* Tasks to complete:
(A) Answer these from the Transformer project description, one line each:
(i) How many sentences of the dataset was the model trained on?
(ii) In which Python version was the program written and tested?
(iii) Where does the script save model checkpoints by default?
(B) Please list every Python file that the Transformer project description places directly inside the transformer directory, outside any subdirectory.

* Document segment:
** Begin **
Implementation of the Transformer model. The submission also includes wrapper code for using the model for training and testing in a translation.
For data, I used the provided dataset, specifically the news-commentary-v8.de-en.de
and
news-commentary-v8.de-en.en
.
For time efficiency, I have only trained the model on the first 1024 sentences partition of the dataset to make sure that the model executes without errors.
I have not fully trained and evaluated the model on the entire dataset or on other datasets
to verify how well this works. However, from the train_model.log
file, it does show that the training and validation
losses improve after a few epochs, which seems to be expected.
Script execution logs from running train_model.py
and eval_model.py
are included in the log
directory for
reference.
The project is organized inside the transformer directory as follows:
* data: *training data files are inside this directory*
* news-commentary-v8.de-en.de
* news-commentary-v8.de-en.en
* log: *logging files from running train)model.py and eval_model.py*
* eval_model.log
* train_model.log
* pkl: *by default, script will save pickle files here; script will create this directory if it doesn’t exist*
* saved_models: *by default, script will save model checkpoints here; script will create this directory if it doesn’t exist*
* eval_model.py
* preprocess.py
* train_model.py
* transformer_model.py
* utils.py
In order to run the code, the following modules need to be installed first:
* PyTorch
* TorchText
* spacy and ‘de’ and ‘en’ language models:
* python -m spacy download en
* python -m spacy download de
* dill
Program is written and tested in Python 3.7.
The root level for this project is inside the transformer directory.
python train_model.py
will train the model with default hyper-parameters and save the best model weights.
** End **
* Dataset rows:
** Begin **
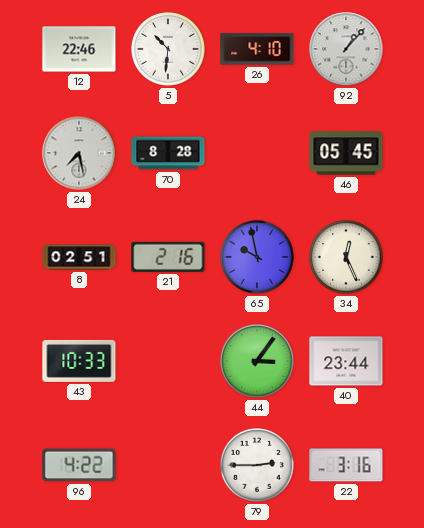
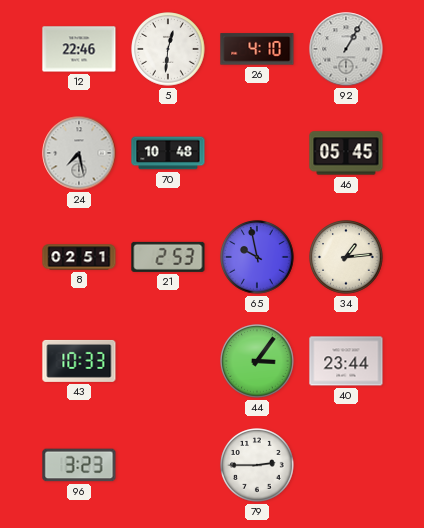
5: 10:31 -> 12:31
92: 1:07 -> 1:05
70: 8:28 -> 10:48
21: 2:16 -> 2:53
34: 12:26 -> 1:14
96: 4:22 -> 3:23
22: 3:16 -> none
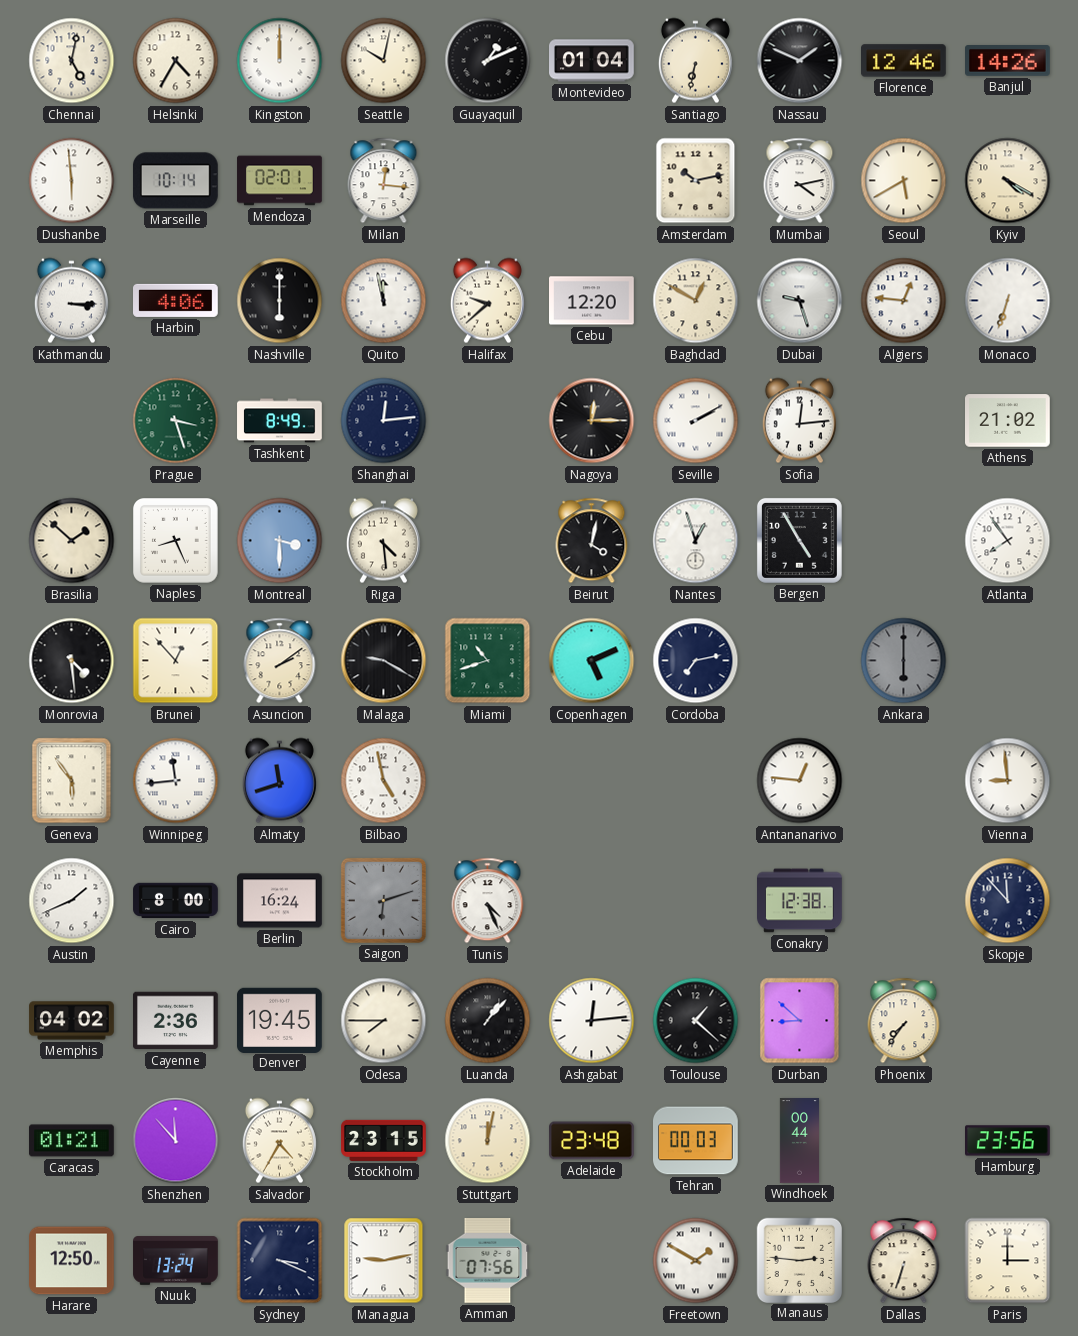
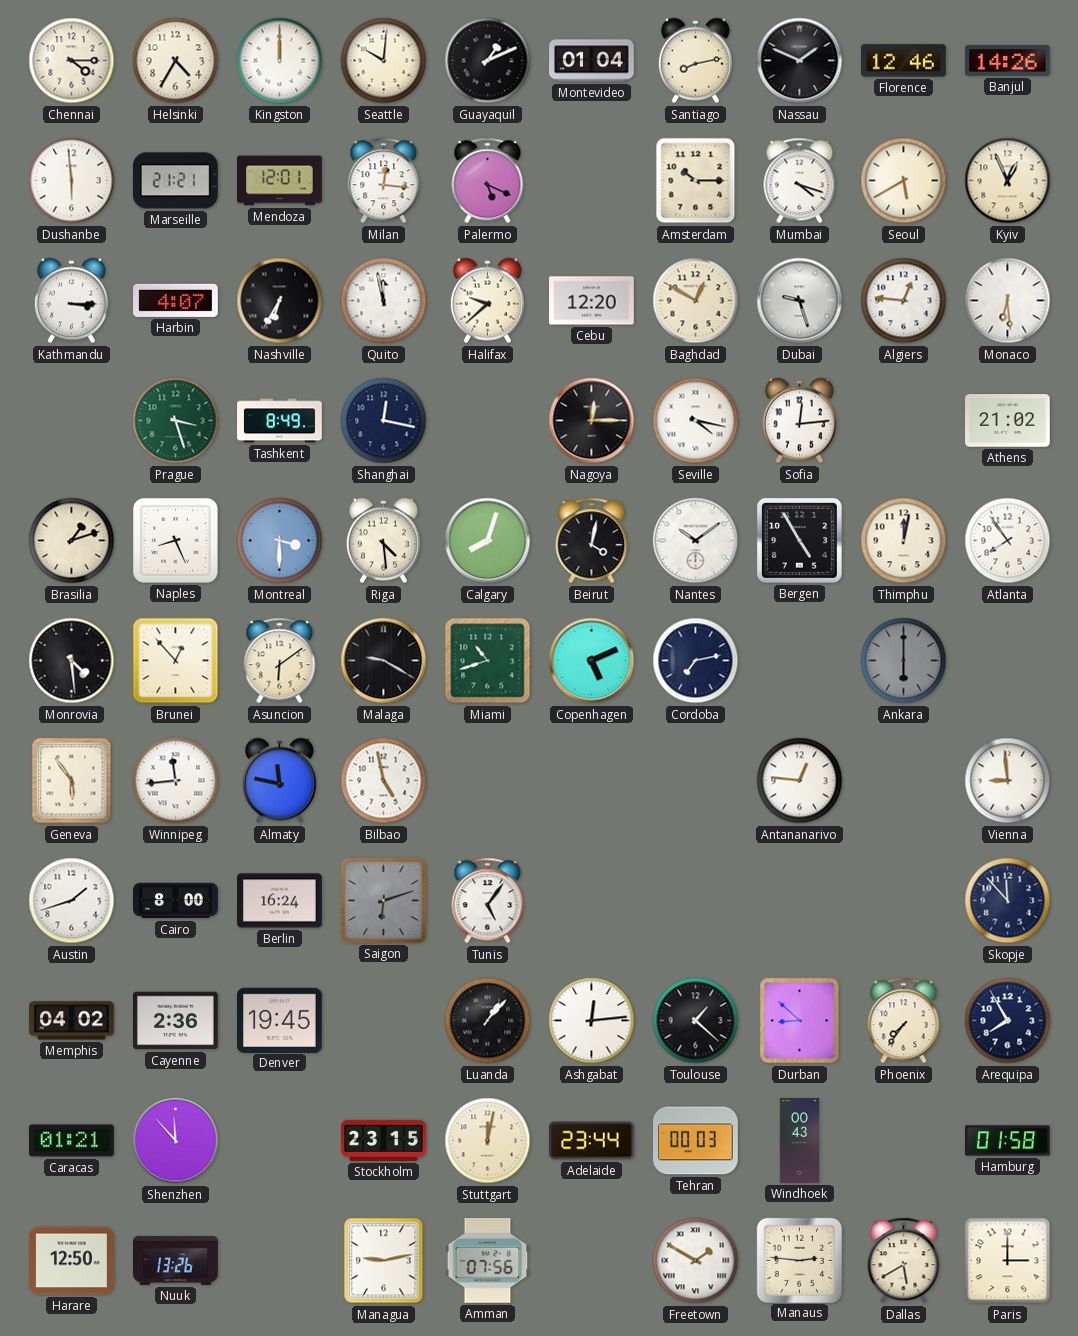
Chennai: 5:02 -> 4:15
Seattle: 10:02 -> 10:01
Santiago: 6:32 -> 8:13
Marseille: 10:14 -> 21:21
Mendoza: 02:01 -> 12:01
Palermo: none -> 5:19
Amsterdam: 10:13 -> 10:15
Mumbai: 4:13 -> 4:18
Kyiv: 4:20 -> 12:56
Harbin: 4:06 -> 4:07
Nashville: 6:00 -> 6:35
Monaco: 6:33 -> 6:29
Shanghai: 12:14 -> 12:17
Seville: 2:10 -> 4:17
Brasilia: 1:52 -> 1:12
Calgary: none -> 8:03
Nantes: 12:57 -> 10:09
Thimphu: none -> 12:02
Asuncion: 2:09 -> 6:09
Almaty: 11:42 -> 11:47
Austin: 1:41 -> 1:42
Tunis: 4:26 -> 5:06
Conakry: 12:38 -> none
Odesa: 7:45 -> none
Arequipa: none -> 7:55
Salvador: 4:35 -> none
Adelaide: 23:48 -> 23:44
Windhoek: 00:44 -> 00:43
Hamburg: 23:56 -> 01:58
Nuuk: 13:24 -> 13:26
Sydney: 3:19 -> none
Dallas: 6:33 -> 5:40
** End **
* The results:
(A)
(i) The first 1024 sentences.
(ii) Python 3.7.
(iii) In the saved_models directory.

(B) eval_model.py, preprocess.py, train_model.py, transformer_model.py, utils.py